* _To-do item A_
List every year mentioned in the passage about Gohong's military career.
* _To-do item B_
Pick up the account of Gohong's military career after its final sentence and keep writing.

*** Document extract

Gohong ended his service in the infantry division in 1988 and became the intelligence chief of the Sunan Gunung Jati Military Area in Cirebon. He was transferred to the Siliwangi (West Java) Military Regional Command in 1992 and became an assistant officer in the intelligence staff for about a year before being entrusted to command the intelligence detachment of the military regional command. He returned to Kalimantan and was assigned to the Regional Agency for the Strengthening of National Stability (Bakorstanasda, Badan Koordinasi Stabilitas Nasional Daerah), an agency set up by the military to monitor regional political activities. He ended his military service after being appointed mayor. Less than a year later, the government enacted a new rule which barred active military officers from holding political positions, and Gohong retired early from the military in 1999.

******
*** Given data

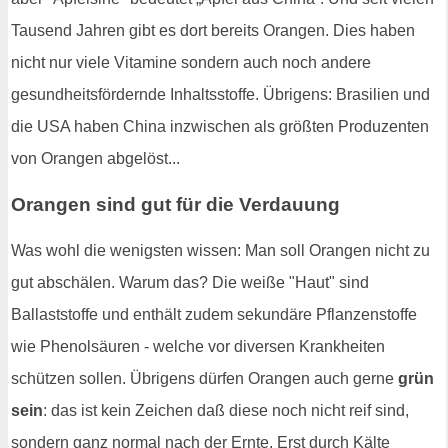
Tausend Jahren gibt es dort bereits Orangen. Dies haben
nicht nur viele Vitamine sondern auch noch andere
gesundheitsfördernde Inhaltsstoffe. Übrigens: Brasilien und
die USA haben China inzwischen als größten Produzenten
von Orangen abgelöst...
Orangen sind gut für die Verdauung
Was wohl die wenigsten wissen: Man soll Orangen nicht zu
gut abschälen. Warum das? Die weiße "Haut" sind
Ballaststoffe und enthält zudem sekundäre Pflanzenstoffe
wie Phenolsäuren - welche vor diversen Krankheiten
schützen sollen. Übrigens dürfen Orangen auch gerne
grün
sein
: das ist kein Zeichen daß diese noch nicht reif sind,
sondern ganz normal nach der Ernte. Erst durch Kälte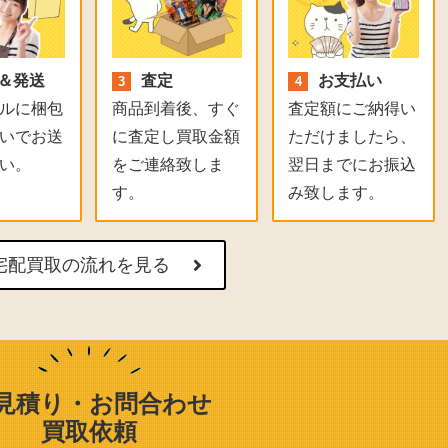
＆発送
査定
お支払い
ルに梱包
商品到着後、すぐ
査定額にご納得い
いでお送
に査定し買取金額
ただけましたら、
い。
をご連絡致しま
翌日までにお振込
す。
み致します。
宅配買取の流れを見る
見積り・お問合わせ
買取依頼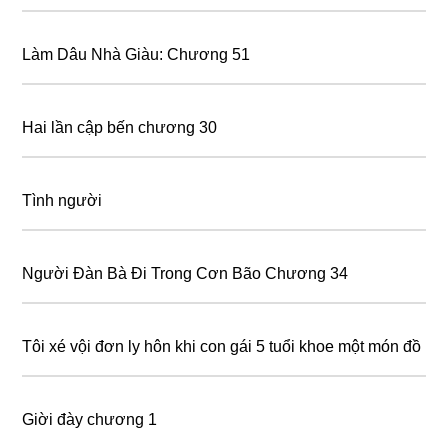
Làm Dâu Nhà Giàu: Chương 51
Hai lần cập bến chương 30
Tình người
Người Đàn Bà Đi Trong Cơn Bão Chương 34
Tôi xé vội đơn ly hôn khi con gái 5 tuổi khoe một món đồ
Giời đày chương 1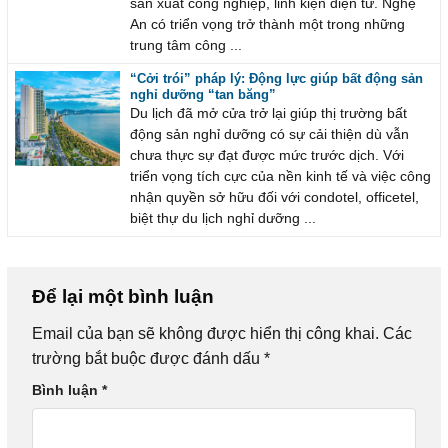
sản xuất công nghiệp, linh kiện điện tử. Nghệ
An có triển vọng trở thành một trong những
trung tâm công ...
“Cởi trói” pháp lý: Động lực giúp bất động sản
nghỉ dưỡng “tan băng”
Du lịch đã mở cửa trở lại giúp thị trường bất
động sản nghỉ dưỡng có sự cải thiện dù vẫn
chưa thực sự đạt được mức trước dịch. Với
triển vọng tích cực của nền kinh tế và việc công
nhận quyền sở hữu đối với condotel, officetel,
biệt thự du lịch nghỉ dưỡng ...
Để lại một bình luận
Email của bạn sẽ không được hiển thị công khai.
Các
trường bắt buộc được đánh dấu
*
Bình luận
*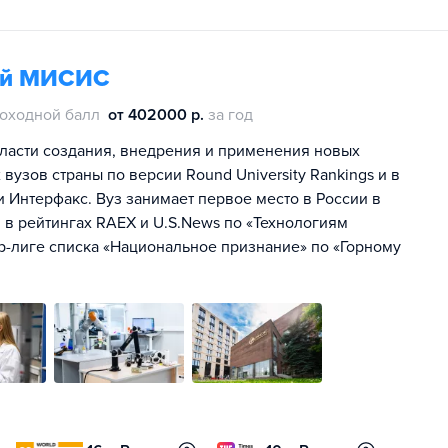
гий МИСИС
оходной балл
от 402000 р.
за год
ласти создания, внедрения и применения новых
 вузов страны по версии Round University Rankings и в
 и Интерфакс. Вуз занимает первое место в России в
в рейтингах RAEX и U.S.News по «Технологиям
р-лиге списка «Национальное признание» по «Горному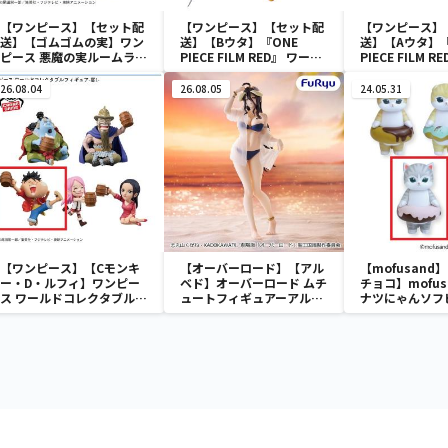
【ワンピース】【セット配
【ワンピース】【セット配
【ワンピース】
送】【ゴムゴムの実】ワン
送】【Bウタ】『ONE
送】【Aウタ】『
ピース 悪魔の実ルームライ
PIECE FILM RED』 ワール
PIECE FILM 
ト-ゴムゴムの実-
ドコレクタブルフィギュ
ドコレクタブル
ア-UTA COLLECTION-
ア-UTA COLLE
26.08.04
26.08.05
24.05.31
【ワンピース】【Cモンキ
【オーバーロード】【アル
【mofusand
ー・D・ルフィ】ワンピー
ベド】オーバーロード ムチ
チョコ】mofus
ス ワールドコレクタブルフ
ュートフィギュアーアルベ
ナツにゃんソフ
ィギュア-宴1-
ド・aqua ver.ー
ア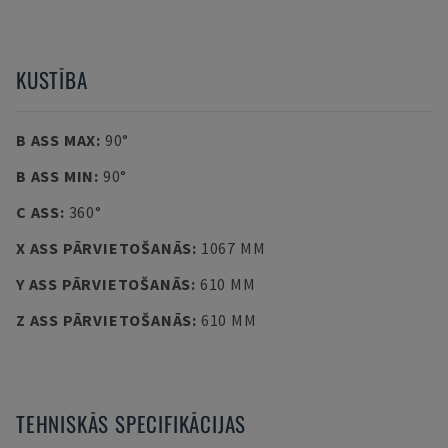
KUSTĪBA
B ASS MAX
:
90°
B ASS MIN
:
90°
C ASS
:
360°
X ASS PĀRVIETOŠANĀS
:
1067 MM
Y ASS PĀRVIETOŠANĀS
:
610 MM
Z ASS PĀRVIETOŠANĀS
:
610 MM
TEHNISKĀS SPECIFIKĀCIJAS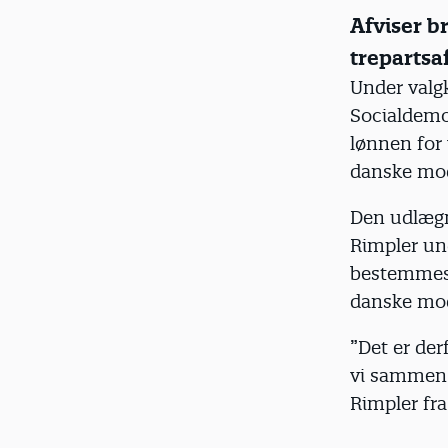
Afviser b
trepartsaf
Under valgk
Socialdemok
lønnen for 
danske mod
Den udlægn
Rimpler un
bestemmes v
danske mod
”Det er der
vi sammen 
Rimpler fra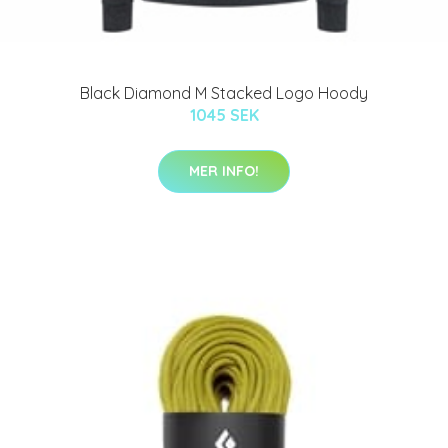
Black Diamond M Stacked Logo Hoody
1045 SEK
MER INFO!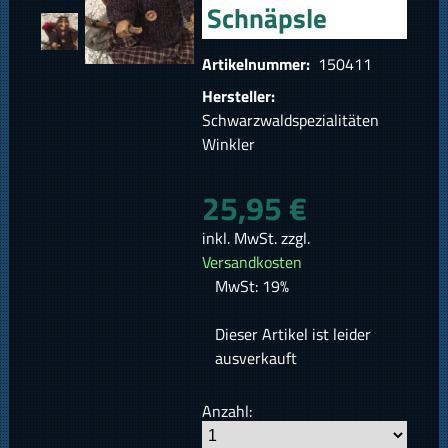
Schnäpsle
Artikelnummer:
150411
Hersteller:
Schwarzwaldspezialitäten
Winkler
25,95 €
inkl. MwSt. zzgl.
Versandkosten
MwSt: 19%
Dieser Artikel ist leider
ausverkauft
Anzahl: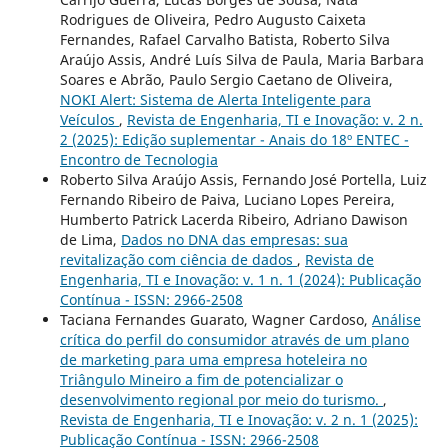
Rodrigues de Oliveira, Pedro Augusto Caixeta
Fernandes, Rafael Carvalho Batista, Roberto Silva
Araújo Assis, André Luís Silva de Paula, Maria Barbara
Soares e Abrão, Paulo Sergio Caetano de Oliveira,
NOKI Alert: Sistema de Alerta Inteligente para
Veículos
,
Revista de Engenharia, TI e Inovação: v. 2 n.
2 (2025): Edição suplementar - Anais do 18º ENTEC -
Encontro de Tecnologia
Roberto Silva Araújo Assis, Fernando José Portella, Luiz
Fernando Ribeiro de Paiva, Luciano Lopes Pereira,
Humberto Patrick Lacerda Ribeiro, Adriano Dawison
de Lima,
Dados no DNA das empresas: sua
revitalização com ciência de dados
,
Revista de
Engenharia, TI e Inovação: v. 1 n. 1 (2024): Publicação
Contínua - ISSN: 2966-2508
Taciana Fernandes Guarato, Wagner Cardoso,
Análise
crítica do perfil do consumidor através de um plano
de marketing para uma empresa hoteleira no
Triângulo Mineiro a fim de potencializar o
desenvolvimento regional por meio do turismo.
,
Revista de Engenharia, TI e Inovação: v. 2 n. 1 (2025):
Publicação Contínua - ISSN: 2966-2508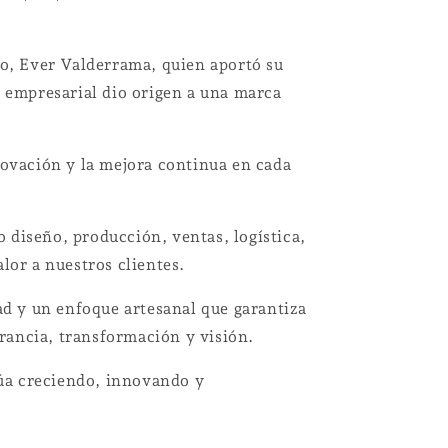
no, Ever Valderrama, quien aportó su
n empresarial dio origen a una marca
novación y la mejora continua en cada
 diseño, producción, ventas, logística,
lor a nuestros clientes.
ad y un enfoque artesanal que garantiza
erancia, transformación y visión.
núa creciendo, innovando y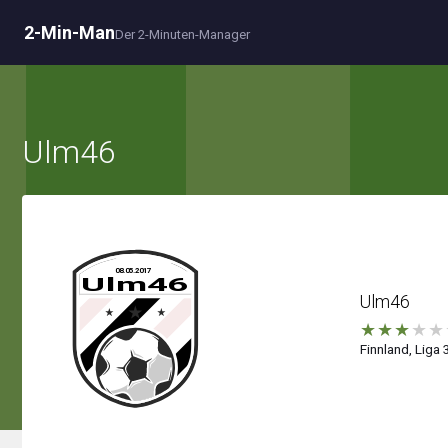
2-Min-Man
Der 2-Minuten-Manager
Ulm46
Ulm46
★
★
★
★
★
Finnland, Liga 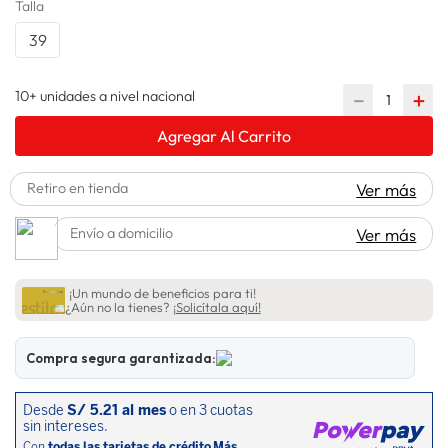
Talla
lavadora
10
.
39
10+ unidades a nivel nacional
－
＋
Agregar Al Carrito
Retiro en tienda
Ver más
Envío a domicilio
Ver más
¡Un mundo de beneficios para ti!
¿Aún no la tienes?
¡Solicítala aquí!
Compra segura garantizada: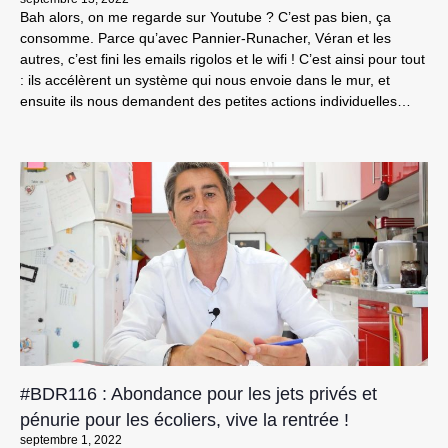
Bah alors, on me regarde sur Youtube ? C’est pas bien, ça
consomme. Parce qu’avec Pannier-Runacher, Véran et les
autres, c’est fini les emails rigolos et le wifi ! C’est ainsi pour tout
: ils accélèrent un système qui nous envoie dans le mur, et
ensuite ils nous demandent des petites actions individuelles…
#BDR116 : Abondance pour les jets privés et
pénurie pour les écoliers, vive la rentrée !
septembre 1, 2022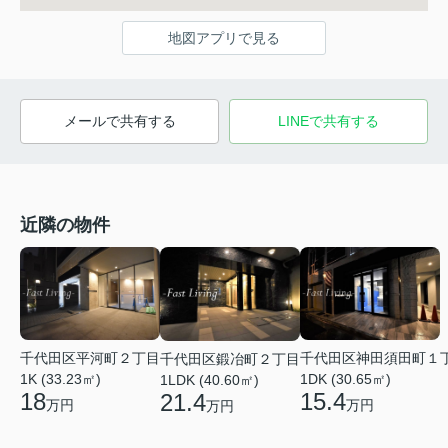
地図アプリで見る
メールで共有する
LINEで共有する
近隣の物件
千代田区平河町２丁目
千代田区神田須田町１
千代田区鍛冶町２丁目
1K (33.23㎡)
1DK (30.65㎡)
1LDK (40.60㎡)
18
15.4
21.4
万円
万円
万円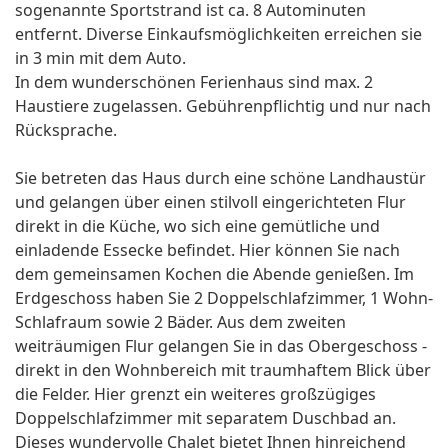
sogenannte Sportstrand ist ca. 8 Autominuten
entfernt. Diverse Einkaufsmöglichkeiten erreichen sie
in 3 min mit dem Auto.
In dem wunderschönen Ferienhaus sind max. 2
Haustiere zugelassen. Gebührenpflichtig und nur nach
Rücksprache.
Sie betreten das Haus durch eine schöne Landhaustür
und gelangen über einen stilvoll eingerichteten Flur
direkt in die Küche, wo sich eine gemütliche und
einladende Essecke befindet. Hier können Sie nach
dem gemeinsamen Kochen die Abende genießen. Im
Erdgeschoss haben Sie 2 Doppelschlafzimmer, 1 Wohn-
Schlafraum sowie 2 Bäder. Aus dem zweiten
weiträumigen Flur gelangen Sie in das Obergeschoss -
direkt in den Wohnbereich mit traumhaftem Blick über
die Felder. Hier grenzt ein weiteres großzügiges
Doppelschlafzimmer mit separatem Duschbad an.
Dieses wundervolle Chalet bietet Ihnen hinreichend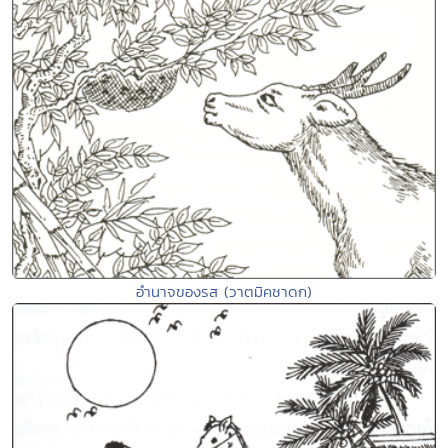
อำนาจของรส (วาตมิคชาดก)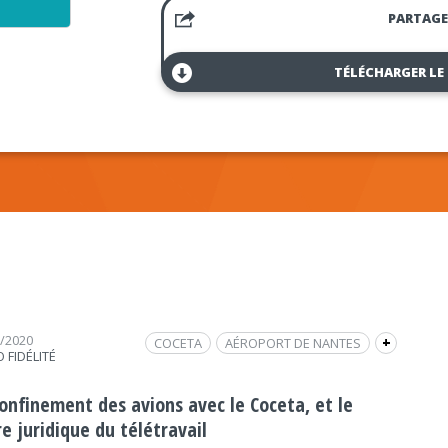
PARTAGE
TÉLÉCHARGER LE
6/2020
COCETA
AÉROPORT DE NANTES
+
 FIDÉLITÉ
CONFINEMENT 2020
CONFINEMENT
TRAFIC AÉRIEN
TÉLÉTRAVAIL
confinement des avions avec le Coceta, et le
e juridique du télétravail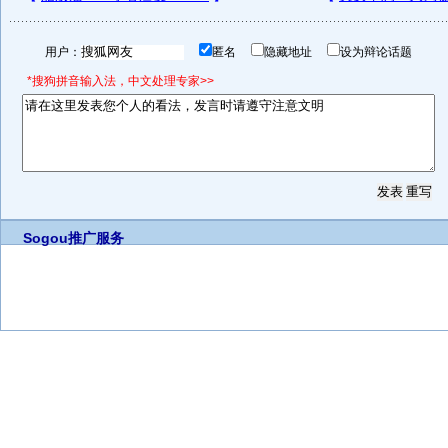
用户：
匿名
隐藏地址
设为辩论话题
*搜狗拼音输入法，中文处理专家>>
Sogou推广服务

******

* _Answer section A_
1988, 1992, 1999

* _Answer section B_
== Political career ==
Gohong was elected as mayor of Palangka Raya in an internal election held by the city council in early September 1998. He was installed on 22 September 1998, replacing Nahson Taway. During his tenure, ethnic riots occurred in the city as a spillover from the Sampit conflict between the Dayak and the Madurese people. Refugees from the Sampit conflict evacuated to Palangka Raya, causing shops, schools, and government offices to close early. A day after the refugees began pouring into Palangka Raya, Gohong invited influential figures and customary leaders in Palangka Raya into a meeting. Gohong explained the background of the conflict and discussed methods to prevent further riots occurring in Palangka Raya. However, these discussions failed to prevent further riots, and several people died after a group of Dayak reportedly tried to "clean" the city from Madurese people. To this day, any Madurese people who live in the city hid their ethnic identity, as they would be told to leave the city.

Gohong was replaced from his position as mayor on 22 September 2003. He was elected as a member of the Central Kalimantan Regional People's Representative Council in the 2004 Indonesian legislative election. However, his term was cut short in 2007, as in that year Gohong was found guilty in a corruption case. Gohong was sentenced to one year in prison for inflating the land price of a Hindu religious school in Palangka Raya. He was freed from prison and decided to run in the 2009 Palangka Raya mayoral election, but obtained only 15% of the votes and lost to academician Riban Satia.

== Personal life ==
Gohong was married to Cahaya Asi Ngantung on 17 May 1973. The couple had two daughters and two sons.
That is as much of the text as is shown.